((
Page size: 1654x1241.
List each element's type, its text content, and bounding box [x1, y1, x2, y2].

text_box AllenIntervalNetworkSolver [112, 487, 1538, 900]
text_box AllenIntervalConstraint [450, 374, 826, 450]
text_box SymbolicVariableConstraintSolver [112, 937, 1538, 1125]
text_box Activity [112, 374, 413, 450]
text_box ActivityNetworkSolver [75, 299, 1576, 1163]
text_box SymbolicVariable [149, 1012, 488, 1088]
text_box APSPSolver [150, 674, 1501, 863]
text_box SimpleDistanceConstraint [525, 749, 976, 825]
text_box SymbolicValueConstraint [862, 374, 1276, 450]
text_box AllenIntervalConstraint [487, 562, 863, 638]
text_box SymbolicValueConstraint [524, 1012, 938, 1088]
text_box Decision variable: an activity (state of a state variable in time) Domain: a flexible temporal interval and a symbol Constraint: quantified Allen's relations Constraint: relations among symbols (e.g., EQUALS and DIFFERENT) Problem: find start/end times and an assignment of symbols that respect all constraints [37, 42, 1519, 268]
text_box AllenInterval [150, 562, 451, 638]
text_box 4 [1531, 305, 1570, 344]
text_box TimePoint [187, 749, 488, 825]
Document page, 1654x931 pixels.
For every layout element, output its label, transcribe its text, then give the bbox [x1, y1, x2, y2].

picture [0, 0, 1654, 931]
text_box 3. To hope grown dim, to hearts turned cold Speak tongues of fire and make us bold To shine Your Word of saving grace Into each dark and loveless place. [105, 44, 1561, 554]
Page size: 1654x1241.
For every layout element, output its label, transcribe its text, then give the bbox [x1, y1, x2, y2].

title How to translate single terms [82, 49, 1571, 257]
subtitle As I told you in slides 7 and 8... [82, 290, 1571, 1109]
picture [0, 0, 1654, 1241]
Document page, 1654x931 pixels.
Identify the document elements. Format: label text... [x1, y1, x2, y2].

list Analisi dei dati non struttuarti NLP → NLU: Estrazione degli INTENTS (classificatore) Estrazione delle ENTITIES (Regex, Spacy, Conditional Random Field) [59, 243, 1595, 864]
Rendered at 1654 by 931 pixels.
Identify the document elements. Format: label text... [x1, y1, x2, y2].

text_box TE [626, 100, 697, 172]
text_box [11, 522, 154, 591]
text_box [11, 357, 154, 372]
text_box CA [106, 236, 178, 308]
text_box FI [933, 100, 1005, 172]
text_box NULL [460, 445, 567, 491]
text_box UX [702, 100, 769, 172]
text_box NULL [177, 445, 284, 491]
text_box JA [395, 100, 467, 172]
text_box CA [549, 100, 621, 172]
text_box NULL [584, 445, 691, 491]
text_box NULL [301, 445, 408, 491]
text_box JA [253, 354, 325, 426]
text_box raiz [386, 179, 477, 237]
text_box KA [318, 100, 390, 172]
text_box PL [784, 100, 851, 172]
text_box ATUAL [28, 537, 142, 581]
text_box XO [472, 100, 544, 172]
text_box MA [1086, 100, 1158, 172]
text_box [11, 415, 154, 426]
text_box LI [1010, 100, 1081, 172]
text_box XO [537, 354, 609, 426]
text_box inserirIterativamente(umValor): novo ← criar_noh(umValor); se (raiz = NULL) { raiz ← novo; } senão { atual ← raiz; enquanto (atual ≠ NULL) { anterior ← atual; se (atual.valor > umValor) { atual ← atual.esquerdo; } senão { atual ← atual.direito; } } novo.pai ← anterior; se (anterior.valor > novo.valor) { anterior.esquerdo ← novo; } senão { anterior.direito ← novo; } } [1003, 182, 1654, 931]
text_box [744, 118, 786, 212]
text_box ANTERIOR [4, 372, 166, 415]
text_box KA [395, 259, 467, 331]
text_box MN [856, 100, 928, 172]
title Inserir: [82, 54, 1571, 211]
))
* [Prompt] Please output the listing verbatim from its start through the line containing "text_box TimePoint [187, 749, 488, 825]", with both ends included.

* [Exercise response]
Page size: 1654x1241.
List each element's type, its text content, and bounding box [x1, y1, x2, y2].

text_box AllenIntervalNetworkSolver [112, 487, 1538, 900]
text_box AllenIntervalConstraint [450, 374, 826, 450]
text_box SymbolicVariableConstraintSolver [112, 937, 1538, 1125]
text_box Activity [112, 374, 413, 450]
text_box ActivityNetworkSolver [75, 299, 1576, 1163]
text_box SymbolicVariable [149, 1012, 488, 1088]
text_box APSPSolver [150, 674, 1501, 863]
text_box SimpleDistanceConstraint [525, 749, 976, 825]
text_box SymbolicValueConstraint [862, 374, 1276, 450]
text_box AllenIntervalConstraint [487, 562, 863, 638]
text_box SymbolicValueConstraint [524, 1012, 938, 1088]
text_box Decision variable: an activity (state of a state variable in time) Domain: a flexible temporal interval and a symbol Constraint: quantified Allen's relations Constraint: relations among symbols (e.g., EQUALS and DIFFERENT) Problem: find start/end times and an assignment of symbols that respect all constraints [37, 42, 1519, 268]
text_box AllenInterval [150, 562, 451, 638]
text_box 4 [1531, 305, 1570, 344]
text_box TimePoint [187, 749, 488, 825]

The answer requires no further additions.